Rebalance and Review at Your Leisure
The same tenet applies to the entire year-end review. Before you can rebalance your allocations, you have to find out how far the percentages have strayed from your targets (if you have them) and then decide whether those discrepancies are wide enough to merit taking action. At the same time, you must decide if your target allocations still meet your needs. Although target allocations shouldn't be changed too often--that would defeat the purpose of having a target--it won't do to simply keep the same numbers forever without even considering if they remain appropriate.
Besides the rebalancing issue, a thorough review also includes evaluating the individual holdings in your portfolio, to see if they still offer what they did when you bought them. For mutual funds, several questions would arise. For example, does your small-cap fund still own small caps? Are all the managers to whom you entrusted your money still in the same roles at the same funds?
Much better to do such research during the next few weeks, rather than trying to wedge it in during or just after the holiday season, when too many other priorities are competing for your time. If you feel rushed during your portfolio review, you may make poorly considered changes, or conversely, stick with the status quo simply out of inertia and exhaustion rather than logic.
Won't You Be More Fully Armed Later On?
But wait a second, you might say. If these decisions are so critical, why not wait until year-end, when more information will be available? Because in reality, little information of importance will arrive between now and the new year.
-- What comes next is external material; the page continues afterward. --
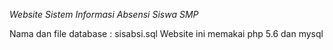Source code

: *Website Sistem Informasi Absensi Siswa SMP*

Nama dan file database : sisabsi.sql
Website ini memakai php 5.6 dan mysql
Although some mutual funds end their fiscal years on Oct. 31, the funds whose fiscal years end in June or December--the majority, I'd venture to guess--won't be releasing their new annual or semiannual reports (which contain updated expense ratios and portfolios, new shareholder letters, and more) until February or March 2011.
In the meantime, if you want to check basic facts about a fund's allocations or its top-10 holdings and see who the manager is, typically you can find that information at any time on the fund's website, updated monthly or quarterly. In short, you likely know as much about your funds now as you will in middle or late December, or even in January.
True, by doing your investment review now, you won't be able to examine full-year performance and ranking figures for 2010. But it's hard to argue that such numbers are necessary for your purposes. After all, calendar years are arbitrary periods to measure mutual fund performance. The trailing 12-month period through the end of October is no more or less useful than performance for the official calendar year. More importantly, a decision that might be altered by six weeks of performance one way or the other probably isn't a decision grounded in solid reasoning. It's more helpful to focus on longer-term numbers that aren't as affected by a brief stretch of returns.
So, get out the laptop, the spreadsheets, or the manila folders and get started. Look at the bright side: You'll not only make better, more carefully considered decisions, you'll also be more relaxed over the holidays, knowing that this important task is out of the way.
Gregg Wolper is a senior mutual fund analyst with Morningstar.